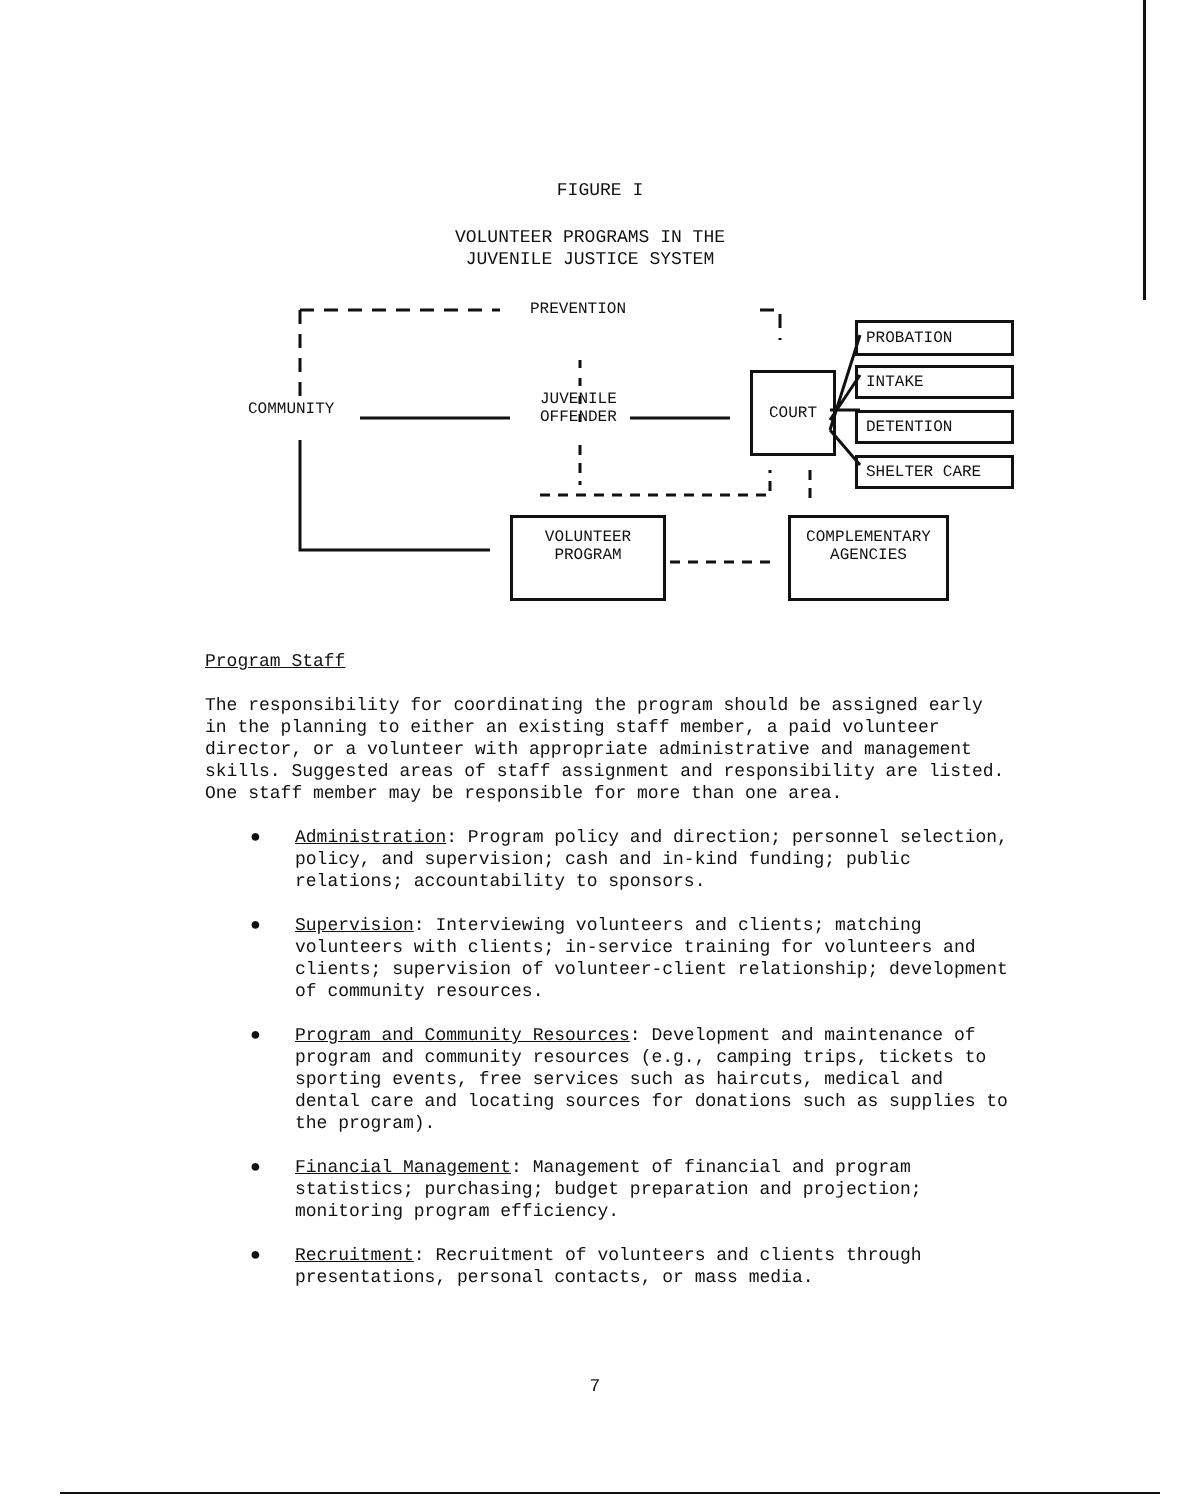FIGURE I
VOLUNTEER PROGRAMS IN THE
JUVENILE JUSTICE SYSTEM
PREVENTION
COMMUNITY
JUVENILE
OFFENDER
COURT
PROBATION
INTAKE
DETENTION
SHELTER CARE
VOLUNTEER
PROGRAM
COMPLEMENTARY
AGENCIES
Program Staff
The responsibility for coordinating the program should be assigned early in the planning to either an existing staff member, a paid volunteer director, or a volunteer with appropriate administrative and management skills. Suggested areas of staff assignment and responsibility are listed. One staff member may be responsible for more than one area.
● Administration: Program policy and direction; personnel selection, policy, and supervision; cash and in-kind funding; public relations; accountability to sponsors.
● Supervision: Interviewing volunteers and clients; matching volunteers with clients; in-service training for volunteers and clients; supervision of volunteer-client relationship; development of community resources.
● Program and Community Resources: Development and maintenance of program and community resources (e.g., camping trips, tickets to sporting events, free services such as haircuts, medical and dental care and locating sources for donations such as supplies to the program).
● Financial Management: Management of financial and program statistics; purchasing; budget preparation and projection; monitoring program efficiency.
● Recruitment: Recruitment of volunteers and clients through presentations, personal contacts, or mass media.
7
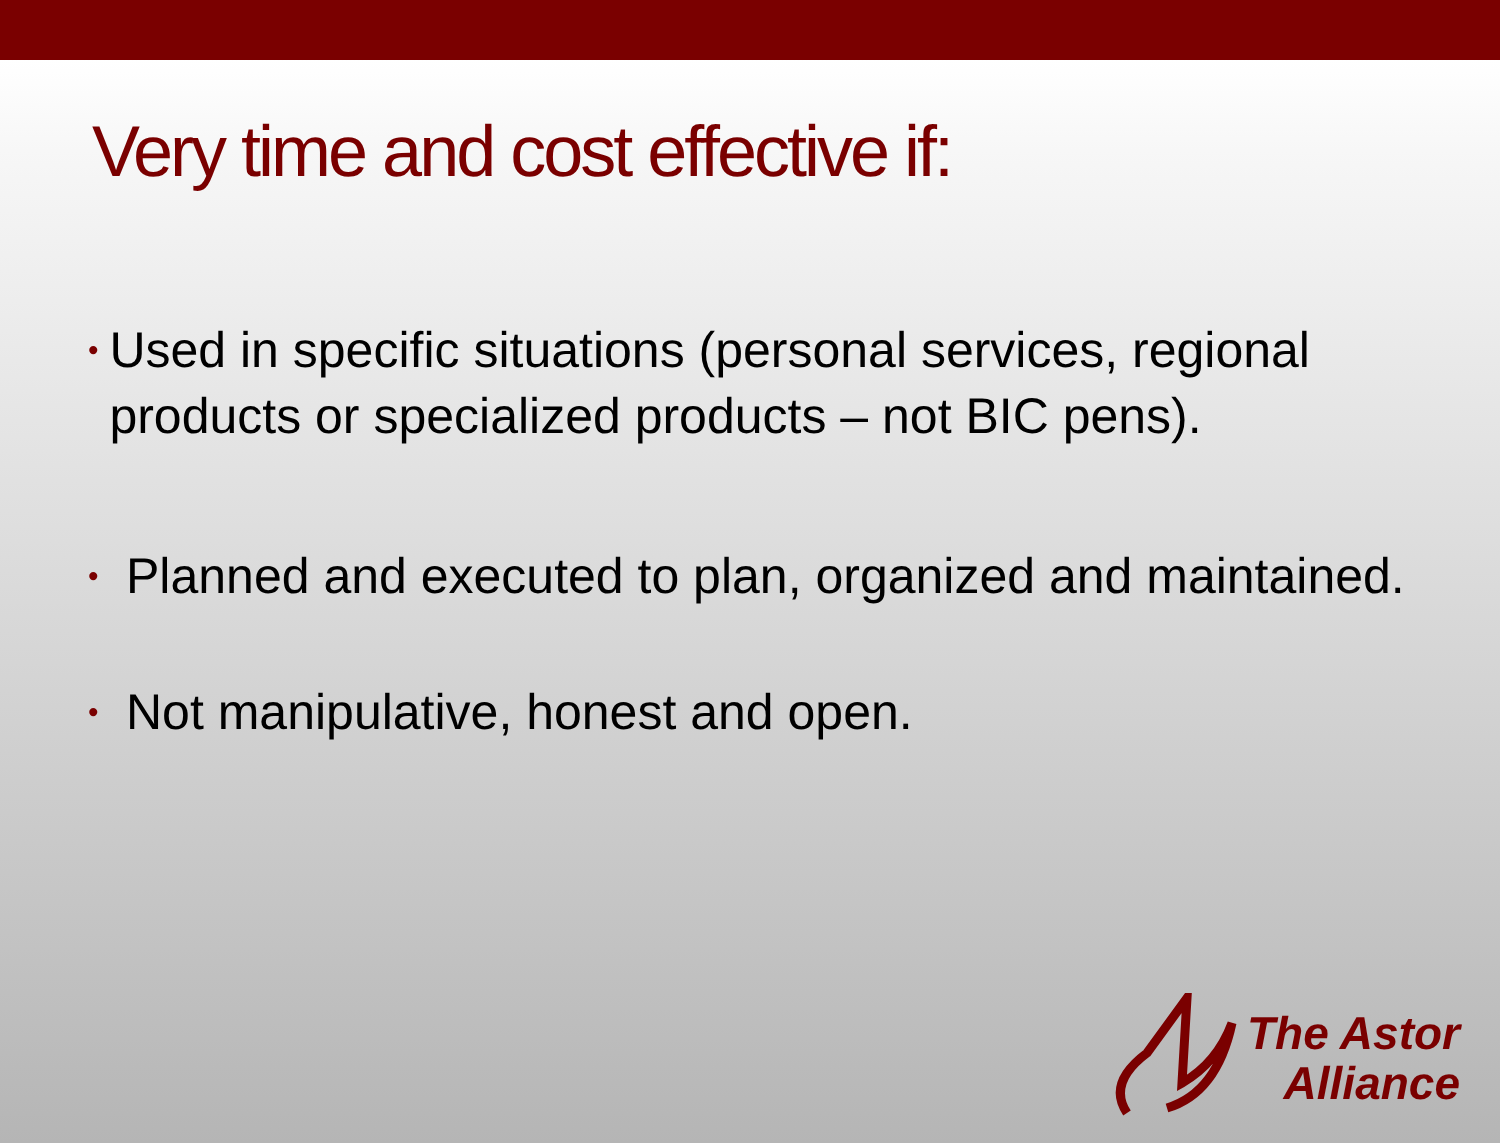Very time and cost effective if:
• Used in specific situations (personal services, regional products or specialized products – not BIC pens).
• Planned and executed to plan, organized and maintained.
• Not manipulative, honest and open.
The Astor
Alliance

- - -

Exercise objective.
Across the material, how many lines contain the word "supervision"? Only the number is wanted.

Answer to the problem.
2